Due elementi contribuiscono in maniera decisiva a definire la sacralità della persona: quello di anima e quello di dono. Che la persona (persona, si badi bene, e non uomo, donna, bianco, nero, africano, asiatico, ricco, povero, intelligente, stupido, normodotato o disabile...) abbia un'anima significa che ha in sé un nucleo irriducibile, che è sacra non perché possiede determinate caratteristiche o è in grado di fornire certe prestazioni, ma semplicemente perché è, perché esiste come creatura umana.
Non è meraviglioso? Che la persona abbia un'anima significa dunque che è totalmente in-disponibile, non può essere al servizio di niente e nessuno, non può fungere da mezzo per nulla. Non solo: la persona è anche un dono, vale a dire che ha inscritto in se stessa, nel più profondo di sé, un rimando a qualcosa che sta fuori di sé, a una dimensione trascendente, al punto che nemmeno lei stessa è libera di distruggere il sacro che è. In quanto dono, la persona si rivela non auto-data, non autonoma, pur nella libertà.
Pensate alle implicazioni etiche di queste affermazioni. Ogni atto che ferisca la sacralità anche di una sola persona, anche dell'"ultimo" uomo, è un atto inaccettabile che distrugge l'umanità. E siccome ogni persona è dono, nessuno può disporne: nemmeno, si faccia attenzione, la persona stessa (evidenti i riflessi su temi come l'eutanasia, l'aborto..).

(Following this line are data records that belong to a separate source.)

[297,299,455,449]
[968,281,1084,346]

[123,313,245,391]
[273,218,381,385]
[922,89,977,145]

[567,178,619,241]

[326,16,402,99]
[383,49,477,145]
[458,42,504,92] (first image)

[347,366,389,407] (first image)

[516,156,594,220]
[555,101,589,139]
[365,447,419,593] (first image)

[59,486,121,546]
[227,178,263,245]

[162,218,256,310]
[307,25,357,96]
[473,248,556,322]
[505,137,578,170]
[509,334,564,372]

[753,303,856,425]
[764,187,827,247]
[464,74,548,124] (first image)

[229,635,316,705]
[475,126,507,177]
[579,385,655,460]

La tesi di Joas risolve in una direzione chiara quello che il curatore del volume, il professore Andrea Maccarini, definisce il conflitto non tra civiltà, ma interno alla civiltà occidentale. Un conflitto che oppone due visioni che, pur identificando entrambe nella persona-individuo il valore ultimo su cui fondare i diritti moderni, diverge nel trarne le conseguenze. Per alcuni, ciò comporta la piena autodeterminazione dell'uomo (fino, ad esempio, all'eutanasia: la vita è mia, sono io il padrone di quel quid irriducibile che io stesso sono). Per Joas è vero sì, come abbiamo visto, che l'individuo è un valore in sé e per sé, perché ha/è un'anima. Tuttavia, il filosofo tedesco compie un ulteriore passaggio, sostenenedo che l'individuo è anche dono, cioè vita che non si è data. L'uomo è portatore di qualcosa che, costituendolo nel profondo, al tempo stesso lo trascende. Quindi, deve prendersi cura di se stesso anche perché è segno di qualcosa che non gli appartiene.
Concludo analizzando un ultimo aspetto di questo straordinario saggio. La tesi che la persona è sacra, in quanto anima e dono, evoca inevitabilmente la cultura cristiana. Joas dapprima dice che tale tesi in realtà non è ascrivibile direttamente alla tradizione del cristianesimo, poi però fonda la sacralità della persona su due concetti di chiara matrice cristiana: anima e dono. L'apparente contraddizione è spiegata in qualche modo dallo stesso autore, laddove dice che, storicamente, l'atteggiamento della tradizione cristiana rispetto ai diritti dell'uomo è stato incerto (in certe fasi storiche ha ammesso la schiavitù, ecc.). Tuttavia, se risaliamo al messaggio originario del Vangelo, in qualche modo andando dentro e oltre le stratificazioni storiche, troviamo la radice della visione che considera sacra la persona (degna di amore), in quanto ha un'anima ed è un dono (è immagine di Dio).
Tale processo di riappropriazione e riformulazione della tradizione cristiana è un esempio del metodo della genealogia affermativa elaborato da Joas: la via per riproporre all'uomo d'oggi una possibile etica comune, innestandosi nella cultura e nel patrimonio cristiano, in primis, ma anche in tutto ciò che di buono ogni tradizione ha saputo costruire.